+++ EXCERPTED DATA +++

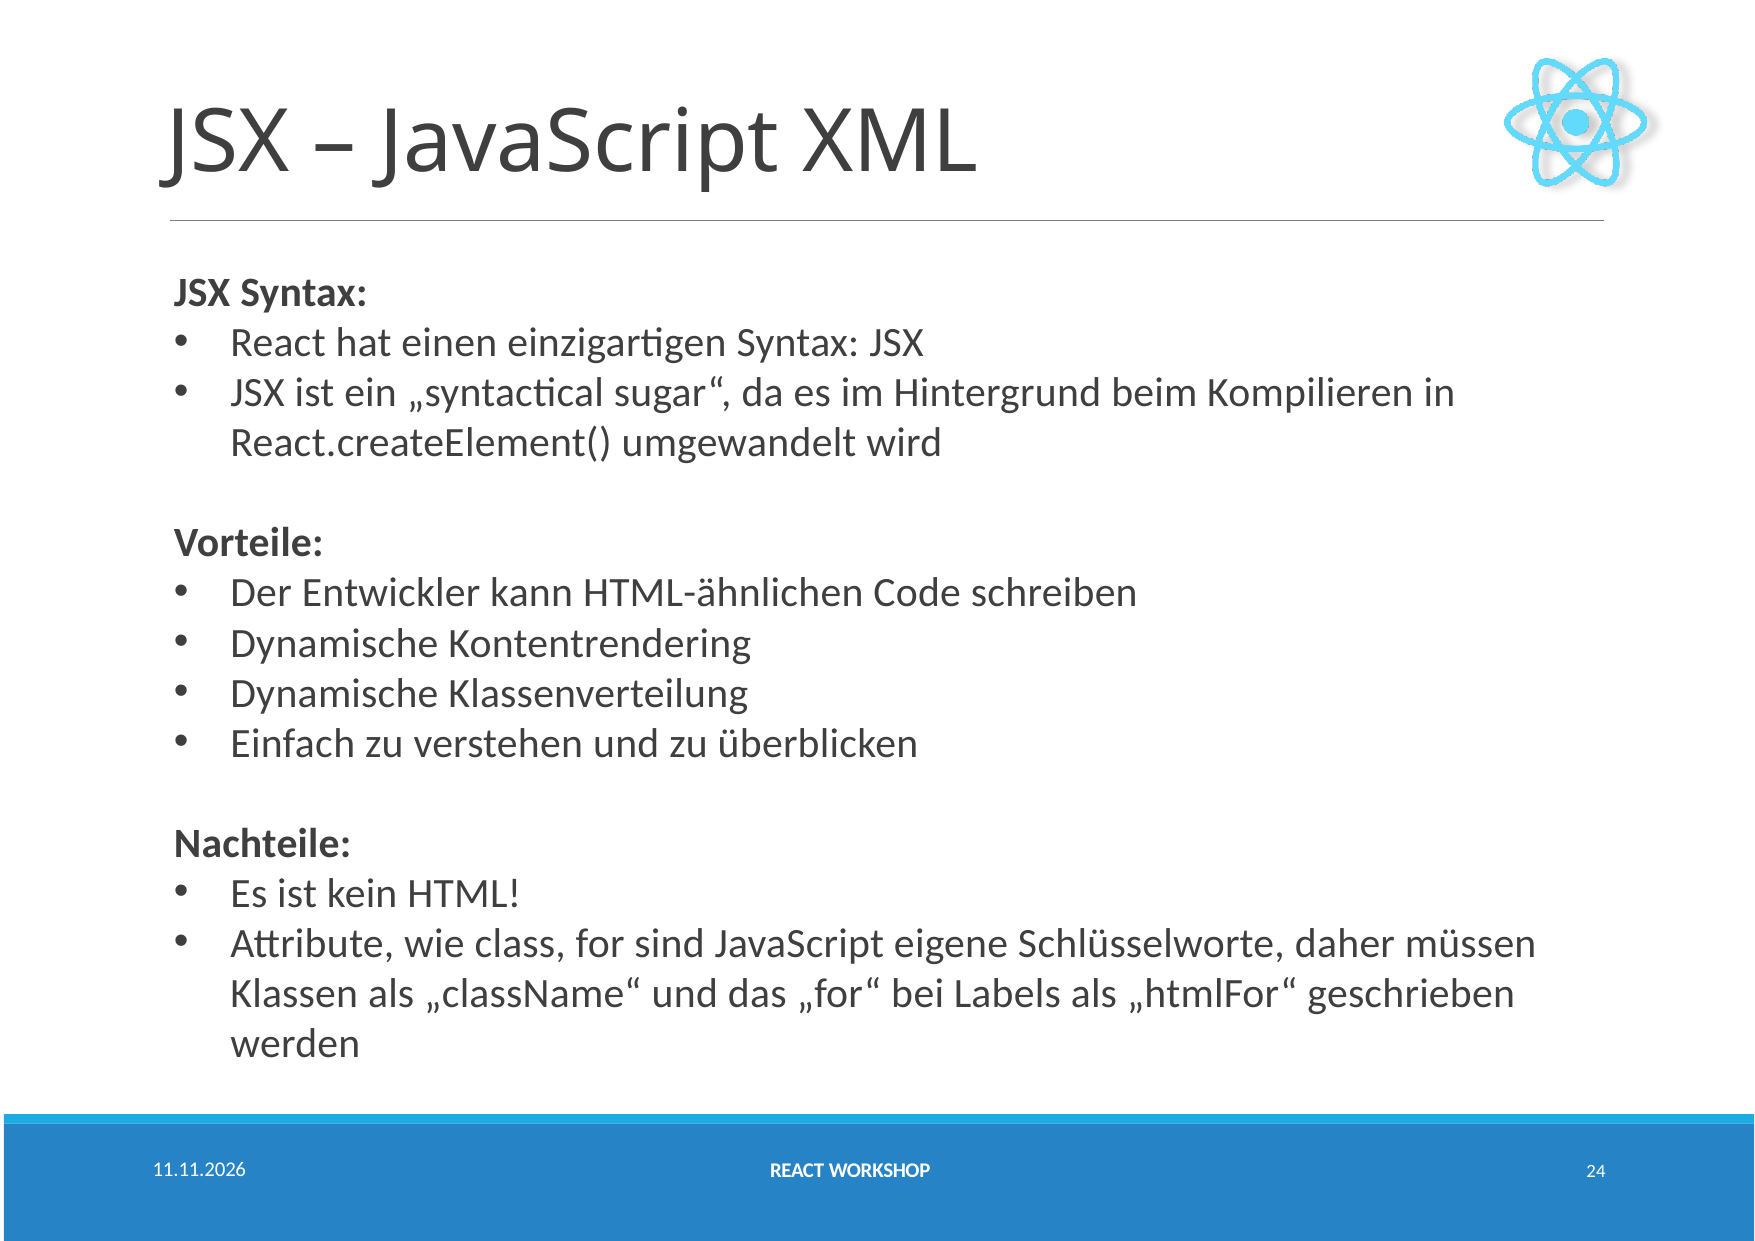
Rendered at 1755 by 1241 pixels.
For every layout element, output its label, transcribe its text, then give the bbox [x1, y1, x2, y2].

title JSX – JavaScript XML [166, 83, 1583, 194]
text_box JSX Syntax: React hat einen einzigartigen Syntax: JSX JSX ist ein „syntactical sugar“, da es im Hintergrund beim Kompilieren in React.createElement() umgewandelt wird Vorteile: Der Entwickler kann HTML-ähnlichen Code schreiben Dynamische Kontentrendering Dynamische Klassenverteilung Einfach zu verstehen und zu überblicken Nachteile: Es ist kein HTML! Attribute, wie class, for sind JavaScript eigene Schlüsselworte, daher müssen Klassen als „className“ und das „for“ bei Labels als „htmlFor“ geschrieben werden [159, 257, 1595, 1071]
footer REACT WORKSHOP [768, 1163, 987, 1241]
picture [1400, 1, 1751, 243]
slide_number 24 [1582, 1160, 1624, 1182]
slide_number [150, 1162, 262, 1183]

+++

REQUEST:
Would you please set down the data above again exactly, without its pictures?

TASK RESULT:
Rendered at 1755 by 1241 pixels.
For every layout element, output its label, transcribe its text, then give the bbox [x1, y1, x2, y2].

title JSX – JavaScript XML [166, 83, 1583, 194]
text_box JSX Syntax: React hat einen einzigartigen Syntax: JSX JSX ist ein „syntactical sugar“, da es im Hintergrund beim Kompilieren in React.createElement() umgewandelt wird Vorteile: Der Entwickler kann HTML-ähnlichen Code schreiben Dynamische Kontentrendering Dynamische Klassenverteilung Einfach zu verstehen und zu überblicken Nachteile: Es ist kein HTML! Attribute, wie class, for sind JavaScript eigene Schlüsselworte, daher müssen Klassen als „className“ und das „for“ bei Labels als „htmlFor“ geschrieben werden [159, 257, 1595, 1071]
footer REACT WORKSHOP [768, 1163, 987, 1241]
picture [1400, 1, 1751, 243]
slide_number 24 [1582, 1160, 1624, 1182]
slide_number [150, 1162, 262, 1183]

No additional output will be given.